What if Hitler Had Won the Second World War? Part 3

About what might have happened if Hitler had won World War II, an alternate view on world history.

What If Hitler Had Won The Second World War?

Hitler was furious at this Japanese attack on American and British possessions in the Far East. It revived the Anglo-Saxon comradeship in arms. His enemy Winston Churchill now emerged from a year of Canadian chill and obscurity. He traveled across Australia, New Zealand, Canada, and the U.S., making fiery speeches, dauntless in the face of enraged Republican clubwomen, who pelted him with apple pies. In 1944 Charles A. Lindbergh ("as American as apple pie") won the presidency in a landslide. In the Battle of the Philippine Sea, the joint American-British fleets (many British warships had come to the U.S. in 1940) destroyed the Japanese navy.

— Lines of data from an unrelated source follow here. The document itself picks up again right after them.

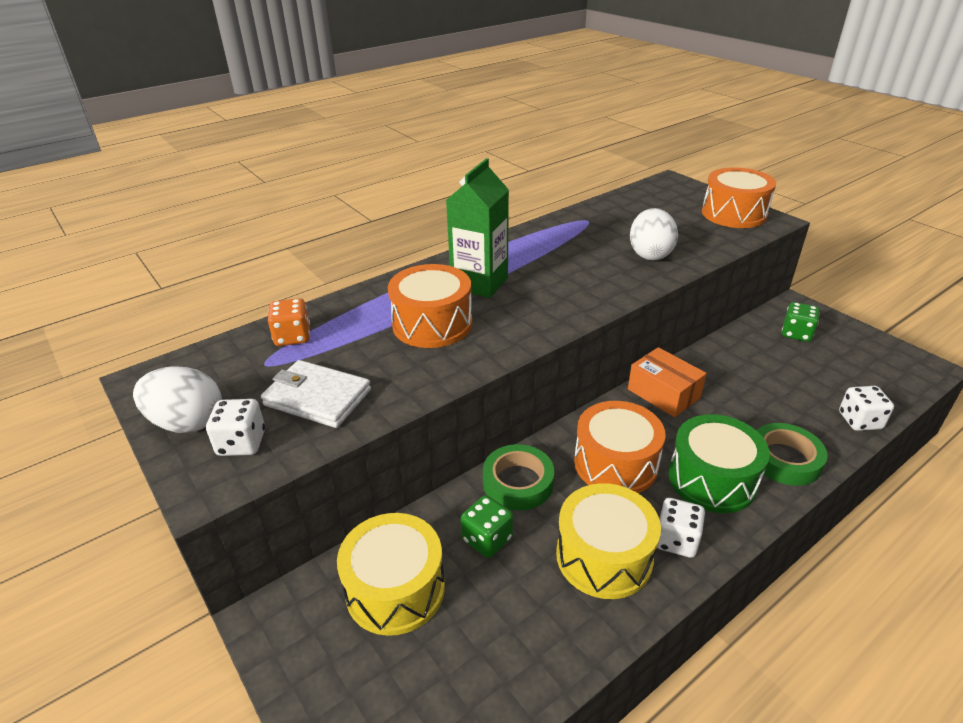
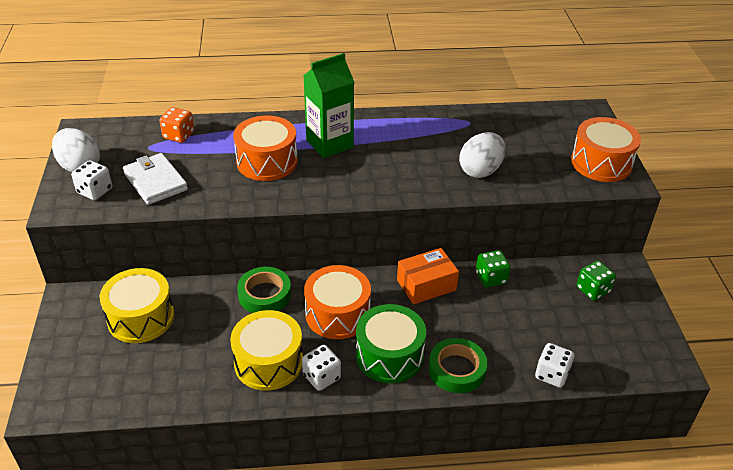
camera: 30 degrees right, 5 degrees up
(487, 539) = (213, 317): green dice -> green dice (491, 278)
(663, 393) = (426, 285): orange box -> orange box turned 75 degrees clockwise

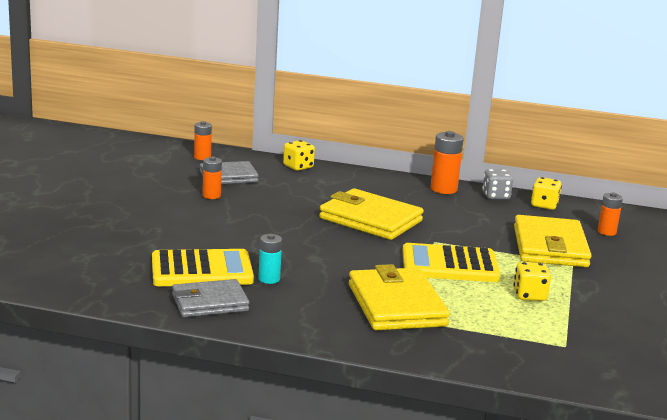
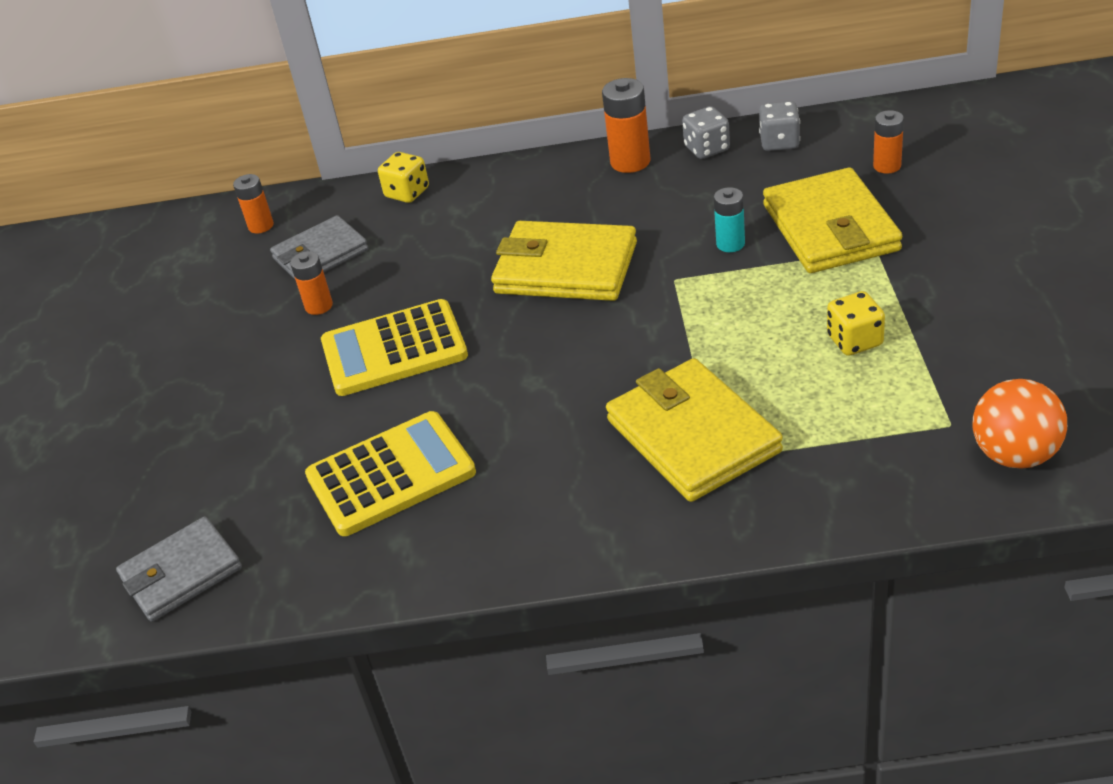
camera: 10 degrees left, 20 degrees up
(210, 303) = (439, 540): grey wallet -> grey wallet (181, 573)
(269, 279) = (493, 454): turquoise battery -> turquoise battery (730, 244)
(449, 265) = (720, 321): yellow calculator -> yellow calculator (394, 349)
(544, 205) = (779, 142): yellow dice -> grey dice
(598, 369) = (1014, 455): none -> orange ball

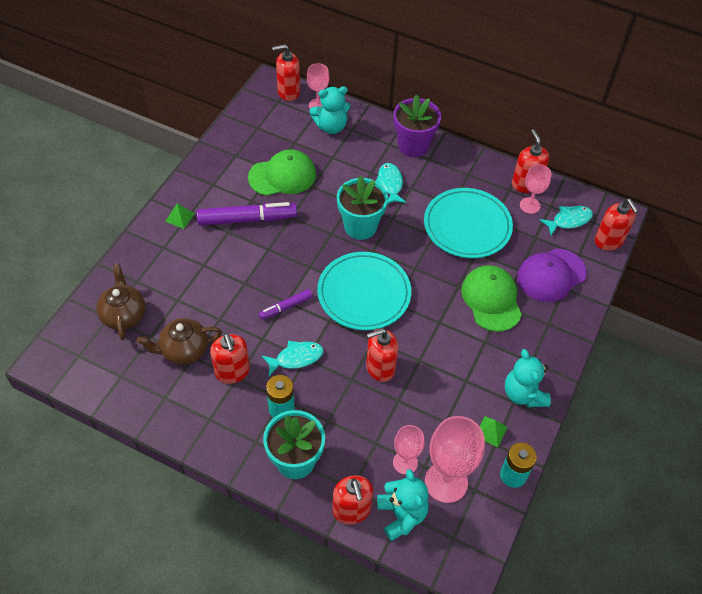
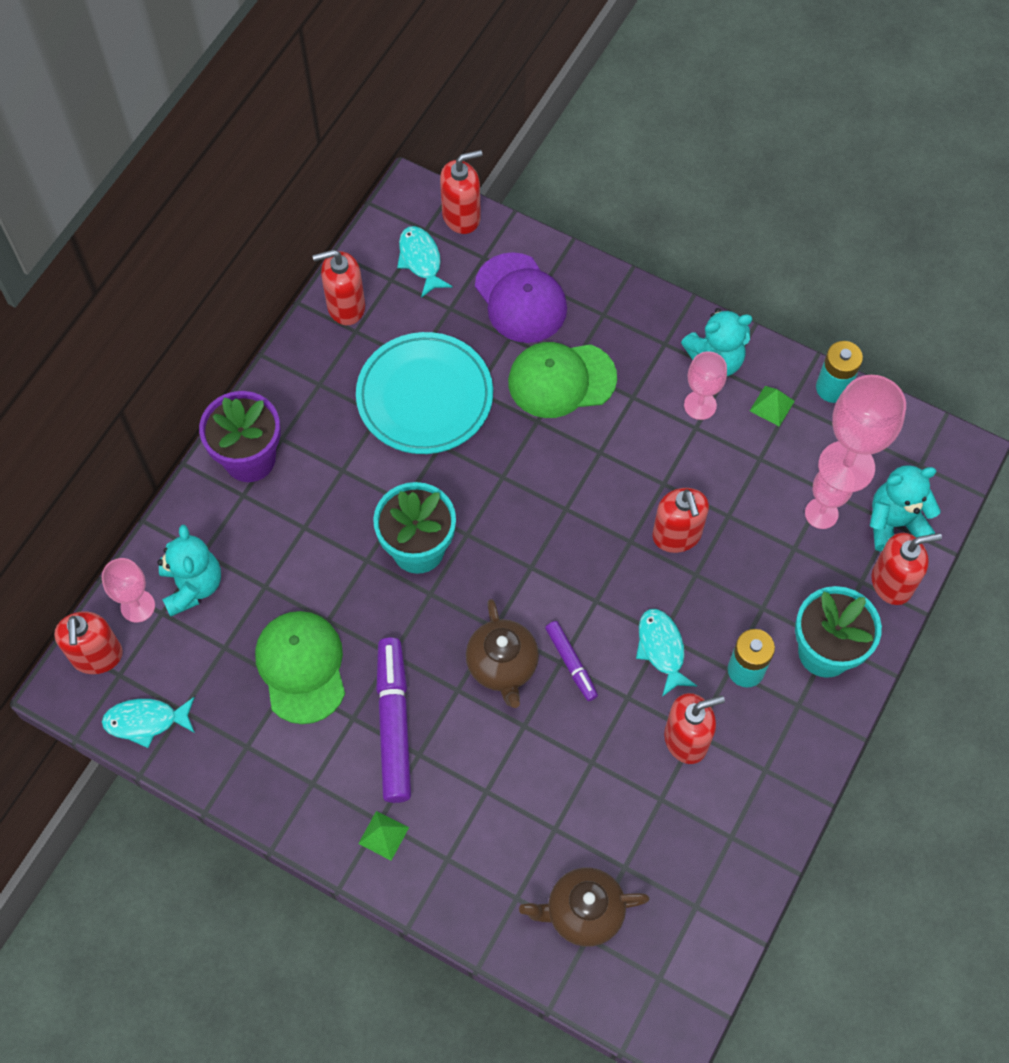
camera: 85 degrees left, 10 degrees up
(184, 350) = (649, 813): brown teapot -> brown teapot (502, 666)
(364, 293) = (548, 550): turquoise plate -> none
(390, 184) = (331, 500): turquoise fish -> turquoise fish (146, 721)
(529, 205) = (389, 307): pink goblet -> pink goblet (700, 405)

Stalin now approached Lindbergh and suggested that the Soviet Union enter the war against Japan, but Lindbergh refused. He tried, instead, to reach some kind of an agreement with Hitler whereby the latter would recognize the existence of a Pacific Confederation, composed of Australia, New Zealand, Canada, and the U.S. These negotiations were eventually leaked to the press. President Lindbergh, habitually vexed by publicity, announced that he would not seek the presidency again. The Republicans nominated and elected Robert A. Taft, who took an unknown California politician, Richard Nixon, as his running mate. The negotiations between the U.S. and the Third Reich remained unresolved.

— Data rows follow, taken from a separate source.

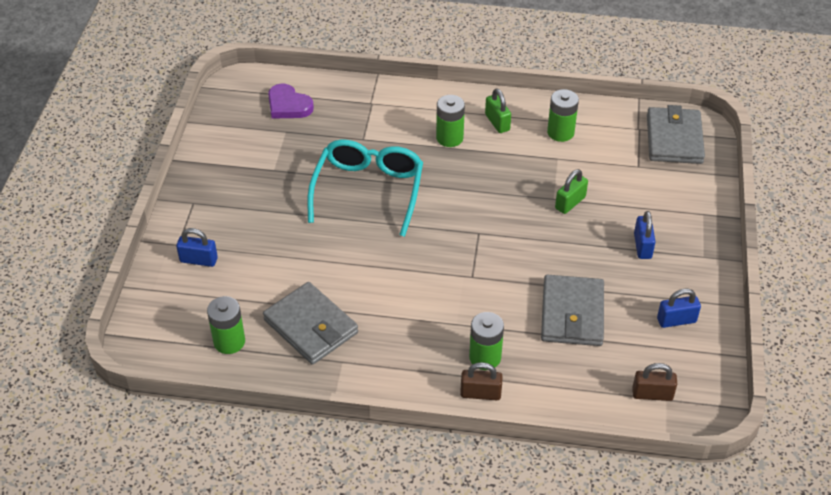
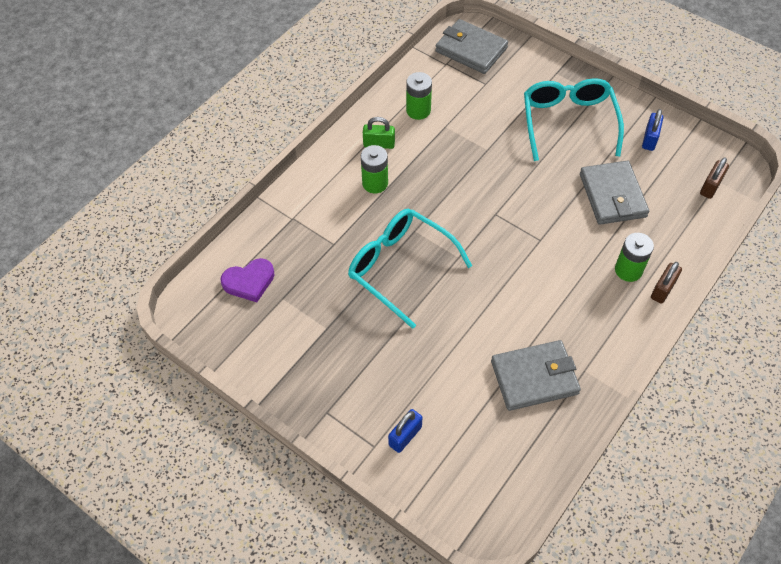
camera: 60 degrees left, 10 degrees up
(229, 341) = (519, 449): green battery -> none
(570, 203) = (498, 142): green padlock -> none
(572, 314) = (612, 195): grey wallet -> grey wallet turned 45 degrees clockwise
(642, 246) = (568, 122): blue padlock -> turquoise glasses

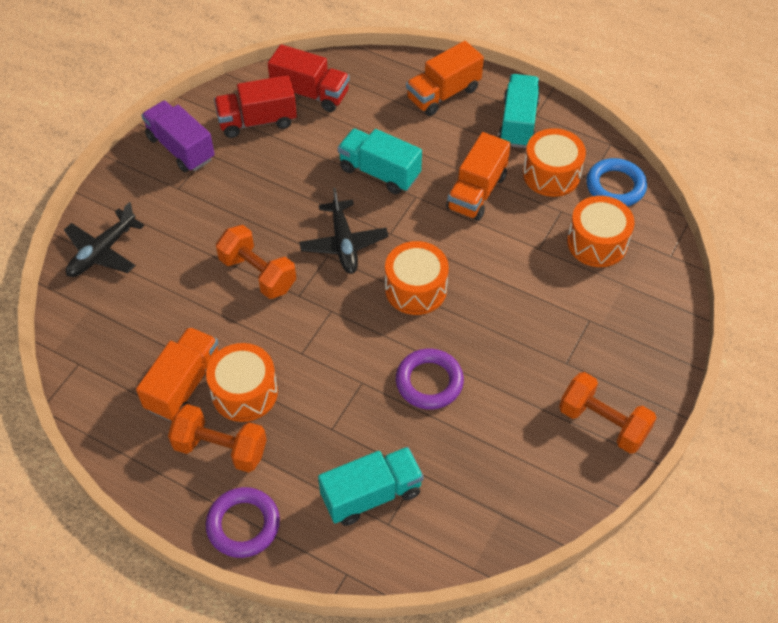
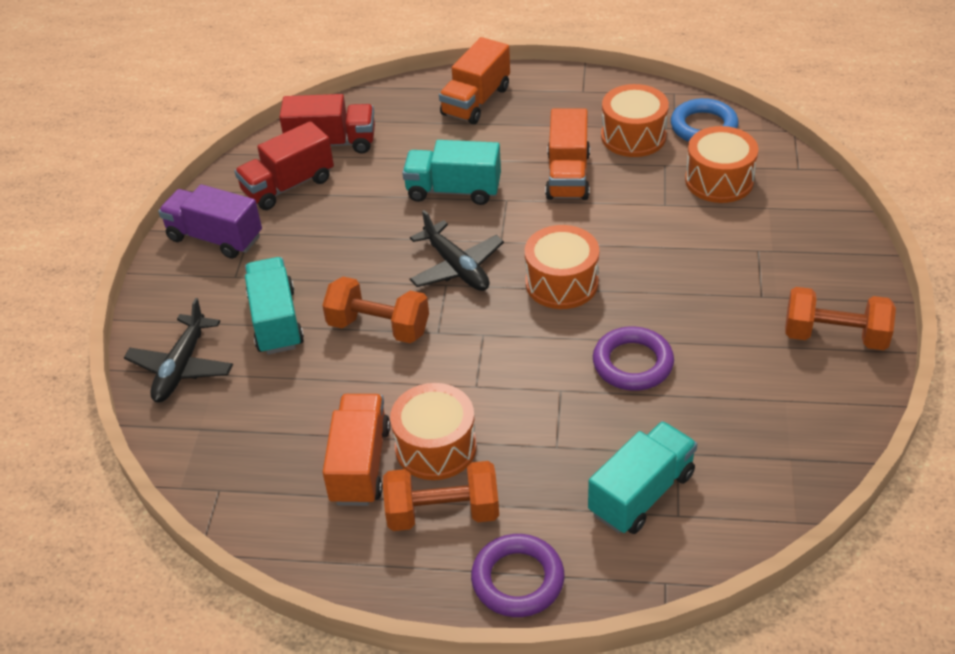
camera: 20 degrees left, 10 degrees down
(518, 123) = (570, 103): turquoise truck -> turquoise truck (276, 321)

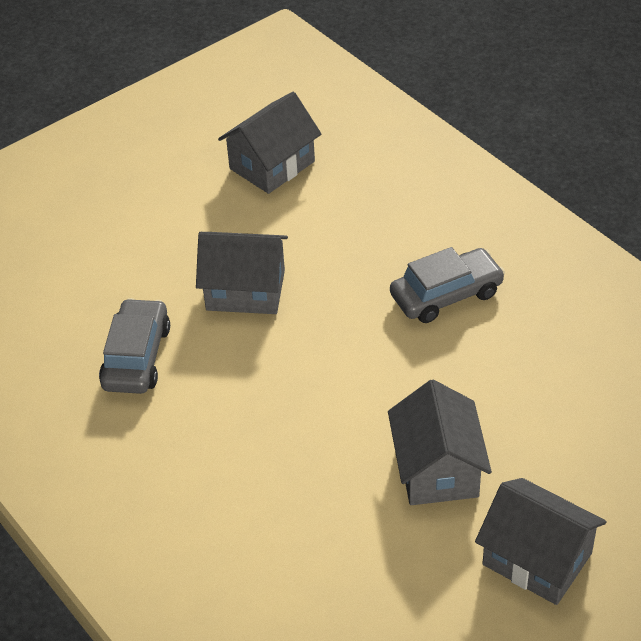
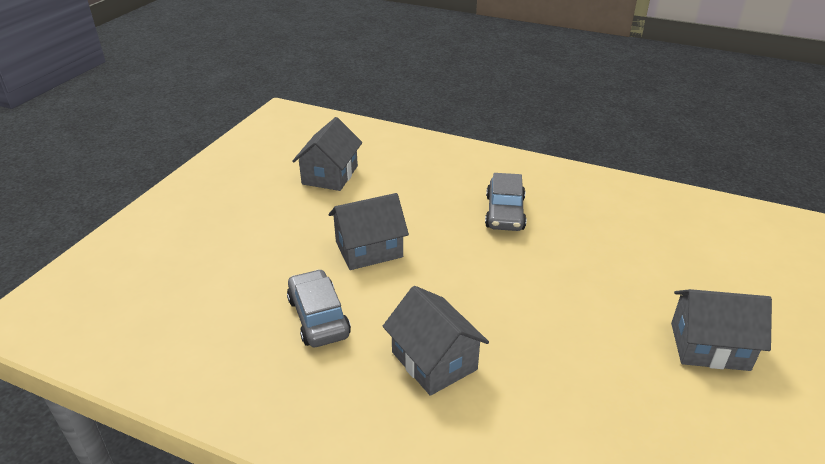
camera: 30 degrees left, 10 degrees down
(437, 469) = (594, 314): grey house -> grey house (434, 361)
(446, 294) = (505, 213): grey car -> grey car turned 150 degrees clockwise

Such was the state of the world when the Mediterranean crisis opened in 1950. Mussolini--who, like Hitler, was getting old and sick--wanted to establish Italy not only as the dominant power but as the actual ruler of the Mediterranean. He announced the disestablishment of the Italian monarchy and the erection of a new Roman Empire, with his son, Vittorio (who had married the Hollywood actress Betty Grable), as proconsul of the western Mediterranean and commander in chief of the Italian legions in the territories of France and Spain. Popular revolts now occurred in these countries. In France, a previously unknown Colonel de Gaulle called for a rising against all occupiers. Crowds of Spanish women and children hooted and hissed at the Italian soldiery, who retreated to Majorca in the face of such overwhelming force. The Germans sent troops into France and Spain but found that they were facing a guerrilla war of Napoleonic proportions. "Lucky" Luciano, who had been deported from the U.S. to Italy earlier, rose to power in Sicily, demanding its admission to the American Union. The Germans now saw that they did not have enough troops to police an entire continent. It was at this time that the famous Poetry Reading of Simbirsk took place. A Soviet army captain, Alexander Solzhenitsyn, read a poetic declaration in a public square, accusing Stalin of vast crimes and of abject groveling in front of the German occupiers. Thousands of Russians shouted their approval. The police were helpless. That night, in Omsk, Nikita Khrushchev, a little-known member of the Politburo, read the accusations in Stalin's face. The latter was struck by apoplexy. The exact circumstances of his death remain obscure. What was evident was that the people's hatred for the Germans was coming to the surface all over Slavic Europe.